この場所で最も注目されているのは、大関貴景勝の横綱なるか、です。
初日の対戦相手は、小結に返り咲いた翔猿(とびざる)。直近の2場所は翔猿の機敏な動きに屈しています。
今場所の貴景勝の調子を占ううえでも、格好の一番。
立ち合い、貴景勝がガツンと低くあたる。押し込まれながらも翔猿は左右からいなしてはたき。次の瞬間、大関はばったりと手つき。
勝ちを意識し過ぎたのか、機敏な動きについていけませんでした。
横綱照ノ富士が今場所も休場し、大関以上の力士は貴景勝ただ一人
横綱になって、何としてもその責任を果たしたいという決意はかなりなもので、稽古や準備を相当積み上げてきたようです。

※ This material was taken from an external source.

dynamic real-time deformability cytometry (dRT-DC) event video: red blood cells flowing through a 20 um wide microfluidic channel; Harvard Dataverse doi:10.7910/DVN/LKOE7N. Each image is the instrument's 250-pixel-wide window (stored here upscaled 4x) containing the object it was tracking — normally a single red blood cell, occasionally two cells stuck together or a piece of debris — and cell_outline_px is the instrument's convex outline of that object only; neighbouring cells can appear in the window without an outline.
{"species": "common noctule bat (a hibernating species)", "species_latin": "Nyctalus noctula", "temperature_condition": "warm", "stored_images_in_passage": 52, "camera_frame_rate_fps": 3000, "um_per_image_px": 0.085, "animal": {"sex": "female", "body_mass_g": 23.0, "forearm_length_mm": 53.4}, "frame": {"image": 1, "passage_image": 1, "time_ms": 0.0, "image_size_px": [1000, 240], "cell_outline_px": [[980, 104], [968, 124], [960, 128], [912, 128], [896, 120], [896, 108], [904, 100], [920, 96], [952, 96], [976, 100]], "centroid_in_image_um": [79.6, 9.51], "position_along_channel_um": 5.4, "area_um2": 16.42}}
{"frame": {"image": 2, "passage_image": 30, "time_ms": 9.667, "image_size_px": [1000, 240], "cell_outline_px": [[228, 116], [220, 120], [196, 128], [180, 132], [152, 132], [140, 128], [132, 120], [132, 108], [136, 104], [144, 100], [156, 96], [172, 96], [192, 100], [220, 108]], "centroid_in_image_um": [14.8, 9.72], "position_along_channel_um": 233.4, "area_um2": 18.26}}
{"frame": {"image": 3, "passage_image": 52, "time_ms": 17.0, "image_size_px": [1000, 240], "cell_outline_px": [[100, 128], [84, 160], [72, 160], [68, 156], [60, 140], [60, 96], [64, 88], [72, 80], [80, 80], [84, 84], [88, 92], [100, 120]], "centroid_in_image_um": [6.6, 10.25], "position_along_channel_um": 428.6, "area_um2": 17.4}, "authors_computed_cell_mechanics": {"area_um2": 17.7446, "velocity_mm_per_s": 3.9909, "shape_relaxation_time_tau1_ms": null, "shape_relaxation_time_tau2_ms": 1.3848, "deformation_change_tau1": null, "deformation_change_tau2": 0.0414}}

持ち味の押し相撲に加えて、相手有利の体勢をつくらせながら反撃していく稽古にも、力を入れてきたそうです。
しかし九州場所は優勝決定戦で敗れ、三度目の優勝を飾った初場所も下位力士に3敗するなど、横綱への道は並大抵なことではありません。
2日目以降も、史上最強ではないかとも言われる強力な関脇、小結戦が控えています。
それだけに、カギは、まだ1敗だ、と切り替えられるかどうかです。
貴景勝の発言で、少し気になることがあります。
今後について、現役で相撲がとれる時間はそう長くないと、ときおりほのめかすことです。
場所前にも「あと現役が何年かわからないですけど、後悔しない相撲人生を送りたい」(雑誌『大相撲』3月号)と、相撲に詳しいデーモン閣下のインタビューに語っています。
妙に冷静で達観した印象です。
しかしまだ26歳。もっとがむしゃらさがあっていいんじゃないですか。
たびたびそうした話を持ち出すところを見ると、首など体の状態はかなり厳しいのかなと、推測してしまいます。
かつての師匠であった横綱貴乃花は、横綱昇進後はけがに苦しみ、休場が続いて引退に追い込まれました。
横綱稀勢の里(現二所ノ関親方)も、昇進後は出ては休場といった場所が続き、横綱は在位12場所にとどまりました。
ファンが期待するのは、横綱がその最高位にふさわしい相撲を見せてくれるかどうかです。
昇進することにすべてのエネルギーを使い果たして、あとは抜け殻のような相撲ばかりでは、悲しすぎます。